▸ WORK TO BE COMPLETED
Lay out the records, from the first line through the line containing "odedominios.com", as a JSON list of strings with one string per line and blank lines omitted.

▸ SUPPLIED INFORMATION
Content starts

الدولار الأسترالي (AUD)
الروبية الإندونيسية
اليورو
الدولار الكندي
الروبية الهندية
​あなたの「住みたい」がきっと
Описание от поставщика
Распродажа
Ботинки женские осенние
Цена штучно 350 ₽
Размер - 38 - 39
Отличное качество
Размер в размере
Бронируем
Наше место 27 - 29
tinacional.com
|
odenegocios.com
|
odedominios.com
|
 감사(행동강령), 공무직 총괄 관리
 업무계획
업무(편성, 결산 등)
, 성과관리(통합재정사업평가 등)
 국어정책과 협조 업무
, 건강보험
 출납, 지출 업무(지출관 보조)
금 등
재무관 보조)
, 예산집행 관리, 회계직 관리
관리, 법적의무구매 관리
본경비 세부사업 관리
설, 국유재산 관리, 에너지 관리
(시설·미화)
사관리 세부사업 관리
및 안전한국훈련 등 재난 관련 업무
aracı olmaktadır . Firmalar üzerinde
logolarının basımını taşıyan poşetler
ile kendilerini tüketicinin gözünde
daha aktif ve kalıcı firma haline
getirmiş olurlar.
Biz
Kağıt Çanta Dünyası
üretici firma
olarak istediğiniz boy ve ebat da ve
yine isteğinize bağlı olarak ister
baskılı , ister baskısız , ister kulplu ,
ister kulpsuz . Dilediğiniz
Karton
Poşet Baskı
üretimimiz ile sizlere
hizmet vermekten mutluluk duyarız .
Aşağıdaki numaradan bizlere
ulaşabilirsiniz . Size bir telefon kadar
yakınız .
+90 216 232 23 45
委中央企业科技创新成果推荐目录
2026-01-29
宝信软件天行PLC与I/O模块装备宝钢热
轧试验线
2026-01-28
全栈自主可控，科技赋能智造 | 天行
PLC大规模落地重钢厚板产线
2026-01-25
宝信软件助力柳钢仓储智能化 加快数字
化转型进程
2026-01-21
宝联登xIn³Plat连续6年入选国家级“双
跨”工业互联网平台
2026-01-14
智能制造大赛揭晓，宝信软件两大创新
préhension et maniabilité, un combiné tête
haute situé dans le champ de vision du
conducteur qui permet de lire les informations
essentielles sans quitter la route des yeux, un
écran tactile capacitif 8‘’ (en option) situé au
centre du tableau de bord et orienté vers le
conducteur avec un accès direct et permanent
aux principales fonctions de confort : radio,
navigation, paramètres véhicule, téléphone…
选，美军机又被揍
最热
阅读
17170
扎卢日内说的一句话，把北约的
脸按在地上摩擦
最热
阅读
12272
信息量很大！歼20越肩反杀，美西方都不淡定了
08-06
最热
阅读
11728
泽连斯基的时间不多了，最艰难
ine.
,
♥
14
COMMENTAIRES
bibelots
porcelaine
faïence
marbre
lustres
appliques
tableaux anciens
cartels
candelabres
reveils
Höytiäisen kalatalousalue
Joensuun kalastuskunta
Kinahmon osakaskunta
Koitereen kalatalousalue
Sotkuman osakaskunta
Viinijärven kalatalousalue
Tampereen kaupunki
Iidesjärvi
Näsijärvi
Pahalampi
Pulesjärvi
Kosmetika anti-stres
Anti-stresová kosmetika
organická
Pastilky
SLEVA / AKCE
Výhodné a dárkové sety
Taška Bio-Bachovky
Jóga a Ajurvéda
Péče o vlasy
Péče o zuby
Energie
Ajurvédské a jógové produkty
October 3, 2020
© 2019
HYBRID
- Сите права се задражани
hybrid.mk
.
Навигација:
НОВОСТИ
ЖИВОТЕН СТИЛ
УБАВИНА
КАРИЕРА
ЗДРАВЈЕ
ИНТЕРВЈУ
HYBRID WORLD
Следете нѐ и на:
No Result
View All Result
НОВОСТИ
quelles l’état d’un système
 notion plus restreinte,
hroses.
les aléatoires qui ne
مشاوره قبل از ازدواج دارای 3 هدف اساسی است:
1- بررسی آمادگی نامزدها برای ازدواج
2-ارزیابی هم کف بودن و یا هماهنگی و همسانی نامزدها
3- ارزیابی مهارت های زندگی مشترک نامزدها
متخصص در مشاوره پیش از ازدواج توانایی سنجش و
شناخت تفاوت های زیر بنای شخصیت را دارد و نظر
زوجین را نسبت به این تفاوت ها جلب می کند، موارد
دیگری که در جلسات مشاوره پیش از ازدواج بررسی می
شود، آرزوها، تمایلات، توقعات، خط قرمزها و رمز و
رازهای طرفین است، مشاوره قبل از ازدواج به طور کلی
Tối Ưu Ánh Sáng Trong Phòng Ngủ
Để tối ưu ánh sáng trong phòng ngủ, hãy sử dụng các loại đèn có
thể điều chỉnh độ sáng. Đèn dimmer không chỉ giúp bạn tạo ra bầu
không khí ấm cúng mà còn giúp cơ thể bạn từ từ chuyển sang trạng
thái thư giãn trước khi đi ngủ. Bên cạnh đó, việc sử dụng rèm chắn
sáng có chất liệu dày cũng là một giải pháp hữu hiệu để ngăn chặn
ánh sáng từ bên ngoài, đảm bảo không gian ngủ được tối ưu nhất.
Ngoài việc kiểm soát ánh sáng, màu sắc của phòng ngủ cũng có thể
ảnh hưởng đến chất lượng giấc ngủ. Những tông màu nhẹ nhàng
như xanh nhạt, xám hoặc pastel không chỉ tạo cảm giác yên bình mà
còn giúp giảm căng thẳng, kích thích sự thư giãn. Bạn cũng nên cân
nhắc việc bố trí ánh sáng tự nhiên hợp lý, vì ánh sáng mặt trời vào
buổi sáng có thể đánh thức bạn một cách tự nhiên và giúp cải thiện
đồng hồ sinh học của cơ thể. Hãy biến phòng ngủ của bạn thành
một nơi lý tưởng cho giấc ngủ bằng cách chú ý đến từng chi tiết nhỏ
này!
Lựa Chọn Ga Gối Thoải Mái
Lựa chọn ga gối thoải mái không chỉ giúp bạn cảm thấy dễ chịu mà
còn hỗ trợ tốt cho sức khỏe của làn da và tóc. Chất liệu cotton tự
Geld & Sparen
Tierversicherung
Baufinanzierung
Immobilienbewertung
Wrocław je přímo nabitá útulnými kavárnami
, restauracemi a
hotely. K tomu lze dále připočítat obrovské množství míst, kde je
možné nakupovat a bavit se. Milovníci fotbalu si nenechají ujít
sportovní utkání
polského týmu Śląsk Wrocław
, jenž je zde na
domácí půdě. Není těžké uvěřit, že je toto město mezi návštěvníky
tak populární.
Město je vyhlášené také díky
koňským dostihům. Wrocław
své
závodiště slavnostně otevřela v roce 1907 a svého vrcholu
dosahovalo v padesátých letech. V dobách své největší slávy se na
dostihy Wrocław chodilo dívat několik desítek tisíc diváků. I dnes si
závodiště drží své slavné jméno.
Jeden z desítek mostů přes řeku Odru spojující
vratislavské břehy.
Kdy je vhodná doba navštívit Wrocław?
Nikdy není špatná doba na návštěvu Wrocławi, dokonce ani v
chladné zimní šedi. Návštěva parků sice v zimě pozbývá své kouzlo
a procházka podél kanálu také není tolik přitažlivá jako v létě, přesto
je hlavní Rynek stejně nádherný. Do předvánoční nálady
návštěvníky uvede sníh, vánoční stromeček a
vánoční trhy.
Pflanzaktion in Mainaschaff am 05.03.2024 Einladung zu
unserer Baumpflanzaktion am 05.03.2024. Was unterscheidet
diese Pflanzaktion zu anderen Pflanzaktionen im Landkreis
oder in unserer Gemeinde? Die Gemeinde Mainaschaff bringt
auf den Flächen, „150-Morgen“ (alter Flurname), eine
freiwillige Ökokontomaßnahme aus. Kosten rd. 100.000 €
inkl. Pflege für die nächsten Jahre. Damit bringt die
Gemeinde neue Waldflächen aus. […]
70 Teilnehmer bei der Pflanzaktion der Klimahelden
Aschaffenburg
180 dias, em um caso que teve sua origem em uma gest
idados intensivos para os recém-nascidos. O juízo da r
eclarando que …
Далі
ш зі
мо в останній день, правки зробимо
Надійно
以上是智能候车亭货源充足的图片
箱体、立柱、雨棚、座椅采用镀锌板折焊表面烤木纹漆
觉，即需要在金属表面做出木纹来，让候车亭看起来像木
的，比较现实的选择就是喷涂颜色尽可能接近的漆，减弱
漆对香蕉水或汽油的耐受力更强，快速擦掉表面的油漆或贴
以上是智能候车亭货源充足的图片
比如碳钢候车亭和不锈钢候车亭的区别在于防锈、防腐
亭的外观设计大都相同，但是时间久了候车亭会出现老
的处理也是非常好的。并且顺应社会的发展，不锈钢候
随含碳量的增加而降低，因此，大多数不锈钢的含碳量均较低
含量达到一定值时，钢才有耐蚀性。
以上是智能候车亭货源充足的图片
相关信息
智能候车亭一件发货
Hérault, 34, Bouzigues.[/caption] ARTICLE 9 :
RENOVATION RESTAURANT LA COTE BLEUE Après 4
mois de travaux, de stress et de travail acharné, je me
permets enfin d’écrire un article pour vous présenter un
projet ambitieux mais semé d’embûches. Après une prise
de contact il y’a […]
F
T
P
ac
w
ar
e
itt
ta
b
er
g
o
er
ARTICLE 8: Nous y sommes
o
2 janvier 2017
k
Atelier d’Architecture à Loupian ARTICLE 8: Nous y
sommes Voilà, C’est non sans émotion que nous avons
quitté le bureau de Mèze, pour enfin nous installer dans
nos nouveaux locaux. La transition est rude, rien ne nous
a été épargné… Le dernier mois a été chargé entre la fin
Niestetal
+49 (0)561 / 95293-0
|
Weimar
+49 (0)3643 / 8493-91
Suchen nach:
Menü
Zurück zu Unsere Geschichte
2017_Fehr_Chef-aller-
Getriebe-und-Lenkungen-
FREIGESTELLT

Content ends

▸ SOLUTION
[
  "الدولار الأسترالي (AUD)",
  "الروبية الإندونيسية",
  "اليورو",
  "الدولار الكندي",
  "الروبية الهندية",
  "​あなたの「住みたい」がきっと",
  "Описание от поставщика",
  "Распродажа",
  "Ботинки женские осенние",
  "Цена штучно 350 ₽",
  "Размер - 38 - 39",
  "Отличное качество",
  "Размер в размере",
  "Бронируем",
  "Наше место 27 - 29",
  "tinacional.com",
  "|",
  "odenegocios.com",
  "|",
  "odedominios.com"
]